After months of legislating via webconference due to the pandemic, Bridgeville officials gathered in person for their September and October meetings. However, residents could only watch the proceedings at home through a low-resolution webcam and microphone set up in the back of council’s chambers.
This arrangement might be helpful for councilmembers, but it’s failing the borough’s taxpayers, said former mayor Pat DeBlasio Jr, who showed up at the start of this month’s meeting to voice his concerns.
The borough’s webcam makes it difficult to hear what anybody is saying during meetings, DeBlasio said.
“The last time i listened,” DeBlasio Jr. said, “I couldn’t hear anything, because you have no microphones. So I can’t hear you and I don’t know if you can hear me.”
For most of this year, councilmembers worked around the pandemic using Zoom. Each attendee was at home, sitting in front of their computer’s camera and mic. This more intimate presentation actually made council meeting easier to follow that in pre-COVID times, especially when combined with Zoom presentation-sharing features.
In September, however, council switched to meeting in person. The proceedings were livestreamed over Zoom using using a 480p webcam and a microphone that is pushed to its limits trying to capture voices from 25 feet away.

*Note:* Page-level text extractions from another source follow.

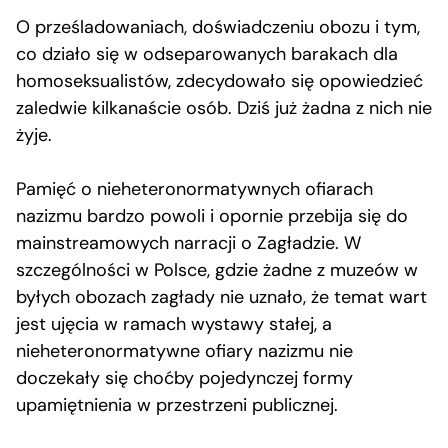
O prześladowaniach, doświadczeniu obozu i tym,
co działo się w odseparowanych barakach dla
homoseksualistów, zdecydowało się opowiedzieć
zaledwie kilkanaście osób. Dziś już żadna z nich nie
żyje.
Pamięć o nieheteronormatywnych ofiarach
nazizmu bardzo powoli i opornie przebija się do
mainstreamowych narracji o Zagładzie. W
szczególności w Polsce, gdzie żadne z muzeów w
byłych obozach zagłady nie uznało, że temat wart
jest ujęcia w ramach wystawy stałej, a
nieheteronormatywne ofiary nazizmu nie
doczekały się choćby pojedynczej formy
upamiętnienia w przestrzeni publicznej.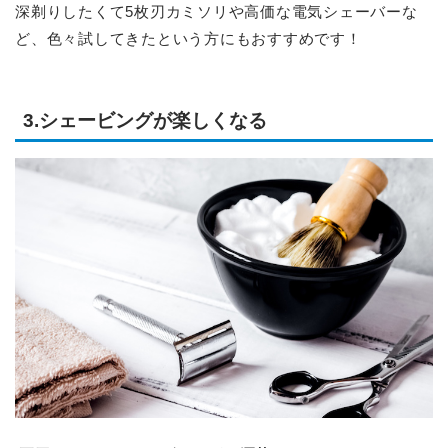
深剃りしたくて5枚刃カミソリや高価な電気シェーバーな
ど、色々試してきたという方にもおすすめです！
3.シェービングが楽しくなる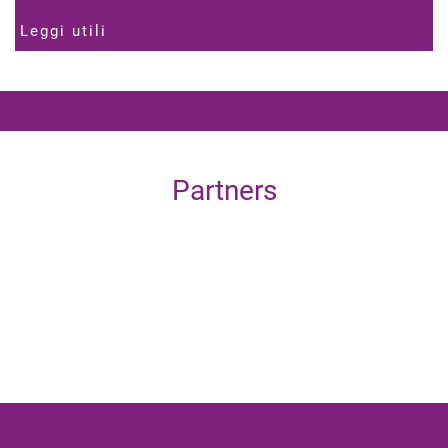
Leggi utili
Partners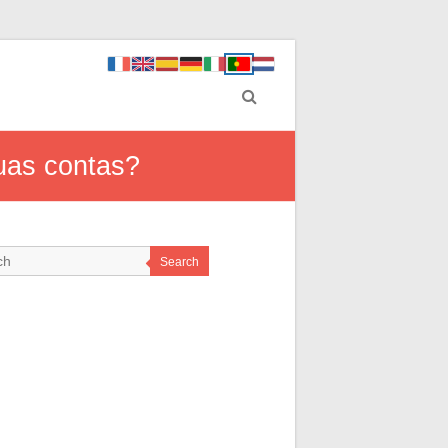
suas contas?
Search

Council President William Henderson said he was surprised by DeBlasio Jr’s criticism this week because the borough hadn’t received any prior complaints about audio quality.
“There’s no intention to withhold any information from the public,” he said. “We’ve been very upfront [and Zoom has] allowed people who normally wouldn’t attend the meeting to attend. It’s been an interesting time and we’re trying to doing the best we can.”

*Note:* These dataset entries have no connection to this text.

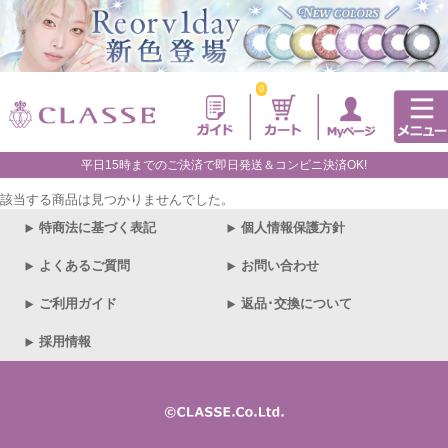
0
平日15時までのご決済で即日発送＆コンビニ決済OK!
該当する商品は見つかりませんでした。
特商法に基づく表記
個人情報保護方針
よくあるご質問
お問い合わせ
ご利用ガイド
返品･交換について
採用情報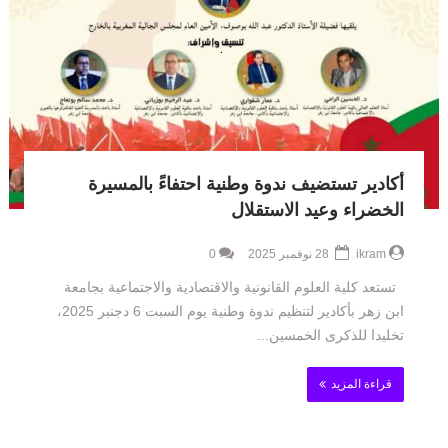
أكادير تستضيف ندوة وطنية احتفاءً بالمسيرة
الخضراء وعيد الاستقلال
ikram
28 نوفمبر 2025
0
تستعد كلية العلوم القانونية والاقتصادية والاجتماعية بجامعة
ابن زهر بأكادير لتنظيم ندوة وطنية يوم السبت 6 دجنبر 2025،
تخليدا للذكرى الخمسين...
قراءة المزيد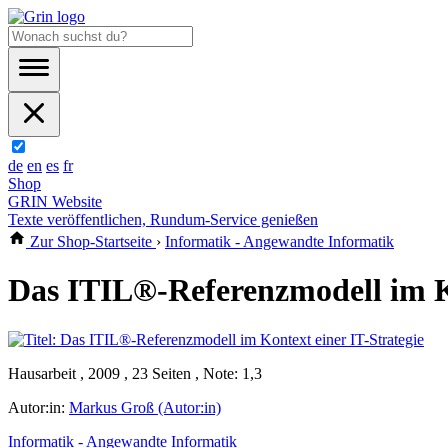
de
en
es
fr
Shop
GRIN Website
Texte veröffentlichen, Rundum-Service genießen
Zur Shop-Startseite
›
Informatik - Angewandte Informatik
Das ITIL®-Referenzmodell im Ko
Hausarbeit , 2009 , 23 Seiten , Note: 1,3
Autor:in:
Markus Groß (Autor:in)
Informatik - Angewandte Informatik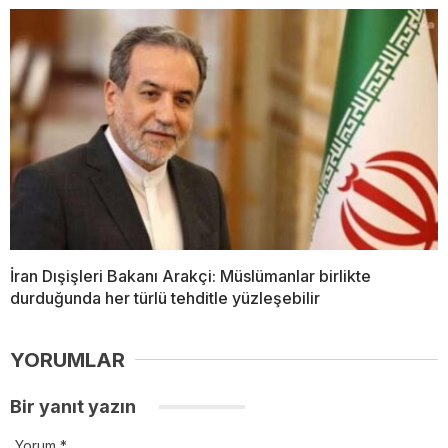
İran Dışişleri Bakanı Arakçi: Müslümanlar birlikte
durduğunda her türlü tehditle yüzleşebilir
YORUMLAR
Bir yanıt yazın
Yorum
*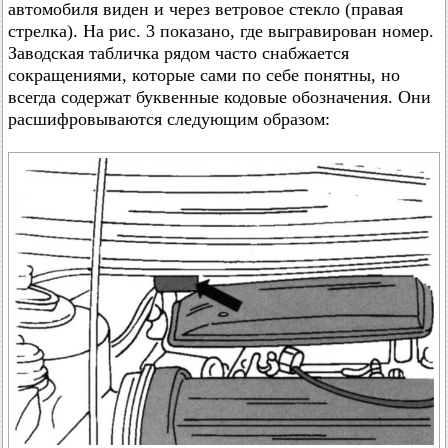
автомобиля виден и через ветровое стекло (правая
стрелка). На рис. 3 показано, где выгравирован номер.
Заводская табличка рядом часто снабжается
сокращениями, которые сами по себе понятны, но
всегда содержат буквенные кодовые обозначения. Они
расшифровываются следующим образом: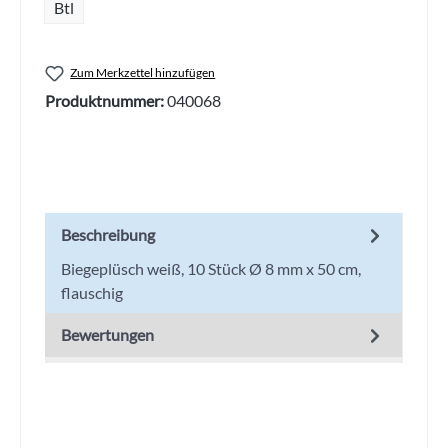
Btl
Zum Merkzettel hinzufügen
Produktnummer:
040068
Beschreibung
Biegeplüsch weiß, 10 Stück Ø 8 mm x 50 cm,
flauschig
Bewertungen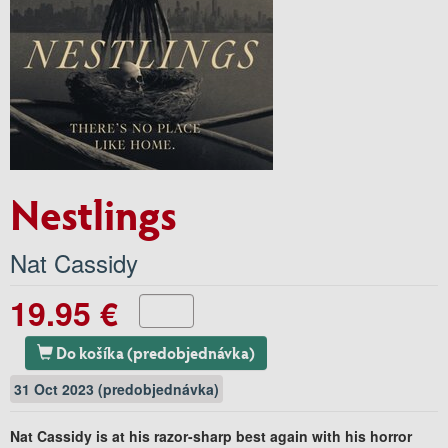
Nestlings
Nat Cassidy
19.95 €
Do košíka (predobjednávka)
31 Oct 2023 (predobjednávka)
Nat Cassidy is at his razor-sharp best again with his horror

DeBlasio Jr. suggested that council go back to meeting from their own computers and/or smart devices.
“It’s a great system,” he said. “You can hear everybody. Everybody can hear you.”
Councilman Nino Petrocelli Sr. agreed.
For the sake of the public, he said, meetings should either be moved to a large venue like the firehall—which could accommodate the public while allowing for social distancing—or meetings should be held from home like earlier this year.
“We were very successful doing Zoom,” Petrocelli Sr. said. “[Meeting in person] works good for us, but for the public, I don’t think it’s enough.”
Some unique circumstances led borough officials to hold the past two meetings in-person, Henderson said.
“These past two months,” he said, “we had specific issues that required dialogue as a group and we wanted to be certain we all had the chance to be heard. One was an executive session prior to the September meeting and… we held interviews for an open planning commission seat before Octobers meeting. “
With Allegheny County seeing a COVID surge, Henderson was concerned that allowing residents into the borough’s relatively small meeting room could make safe social distancing impossible.
Council will meet in-person again on Monday, Nov. 2 for its annual budget workshop session. Residents will be limited to watching on Zoom. Legal requirements regarding municipal budgets forced council to make that decision this week.
Beyond that, it’s unclear how council will hold future meetings.
“I hear you,” he told Petrocelli Sr. “And we’ll have a discussion about what we’ll do moving forward.”
“We will continue,” Henderson later added, “to seek ways to make certain people can hear and understand what we are discussing. We want nothing less than that.”